Update From the Medical Journals: September 2011


September 28, 2011

By Mary Pickett, M.D.
Harvard Medical School

What's the latest news in the medical journals this month? Find out what your doctor is reading.

Colonoscopy Before Age 50 May Be Best For Men

Colon cancer is the third most common cancer in the United States. It's also the second leading cause of cancer deaths. U.S. doctors say men and women should get tested for colon cancer starting at age 50. (Some experts recommend that African Americans start screening at age 45, because colon cancer is somewhat more common in that group. Screening before 50 is also recommended for people with a family history of colon cancer.) But colon cancer usually appears at a later age for women than for men. So should both sexes start screening at the same age?

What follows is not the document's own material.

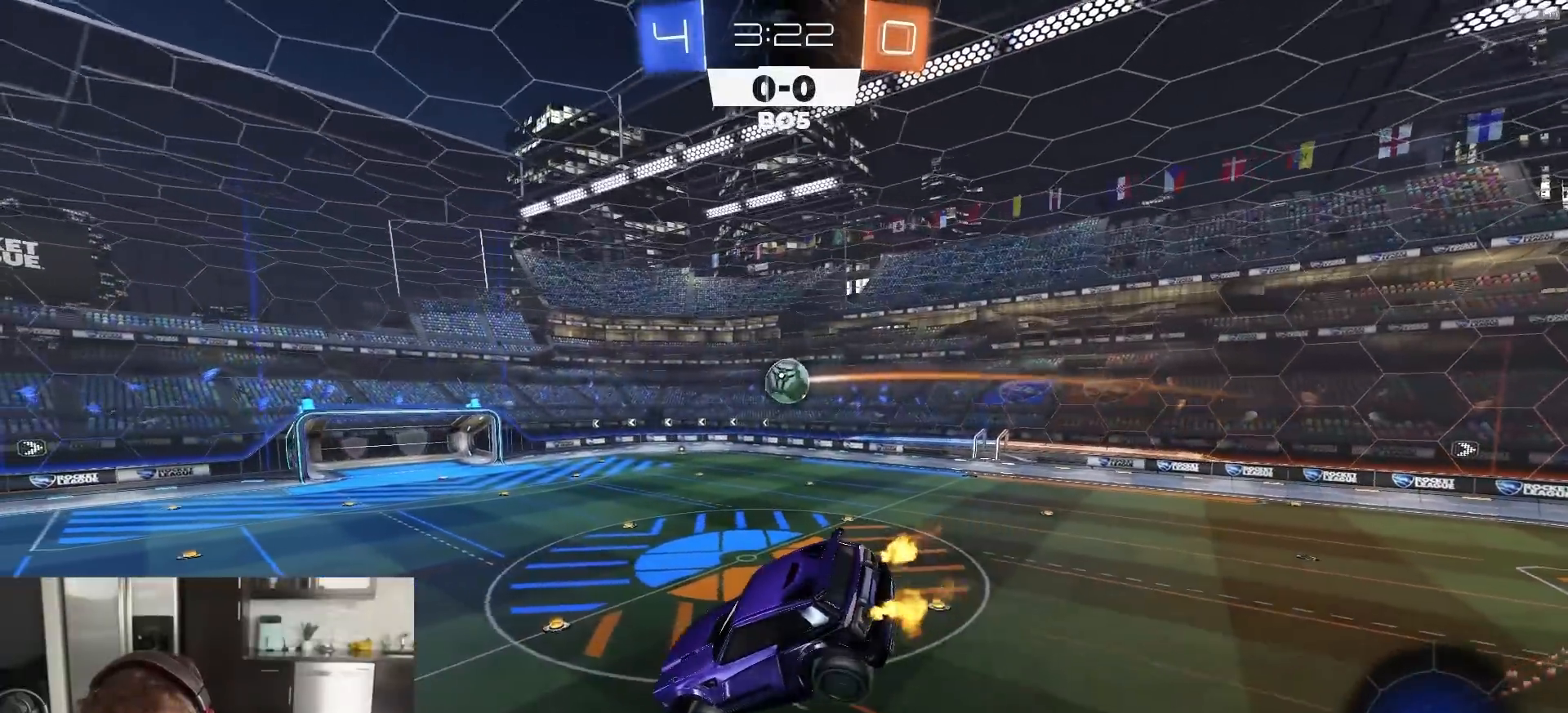
{"buttons": ["R2"], "left_stick": "center", "right_stick": "center", "events": [[233, "R1", "up"]]}
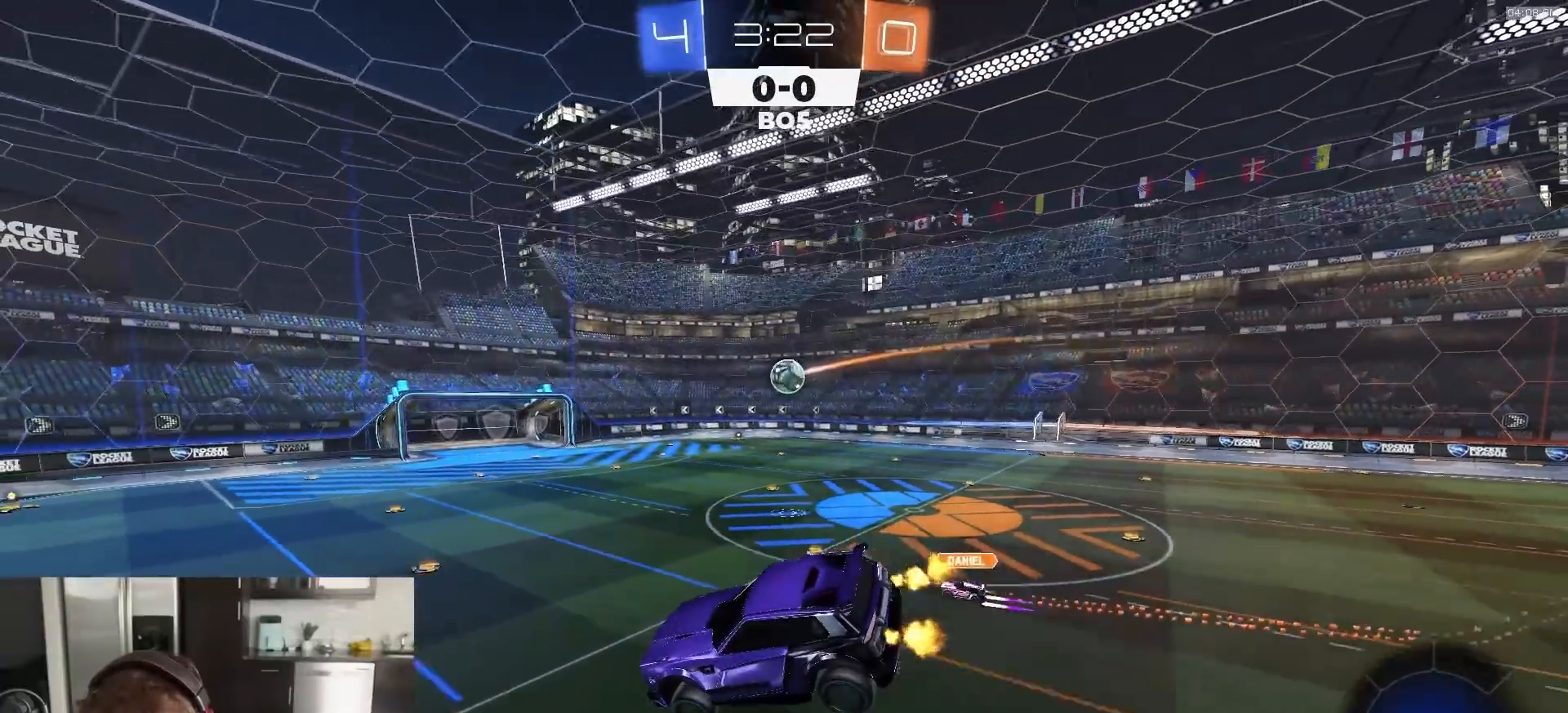
{"buttons": ["R2"], "left_stick": "center", "right_stick": "center", "events": []}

A group of researchers in Austria tried to answer this question. They checked the colonoscopy examination results of 44,350 patients. One out of five had a polyp that needed removing. One out of every fifteen or sixteen patients had a polyp with "pre-cancer" changes or a cancer itself. But men were more likely to have these findings at younger ages. In fact, men ages 45 to 49 were as likely to have polyps as were women ages 55 to 59. The study was published in the Journal of the American Medical Association on September 28.

The best screening test for colon cancer is a colonoscopy. If cancer is found, early treatment can cure about 9 out of 10 people. Removing polyps also helps to prevent cancer. For now, men and women with an average risk of colon cancer should get their first colonoscopy at age 50. Stay tuned, though. The authors of this study and several other experts think screening should start earlier for men.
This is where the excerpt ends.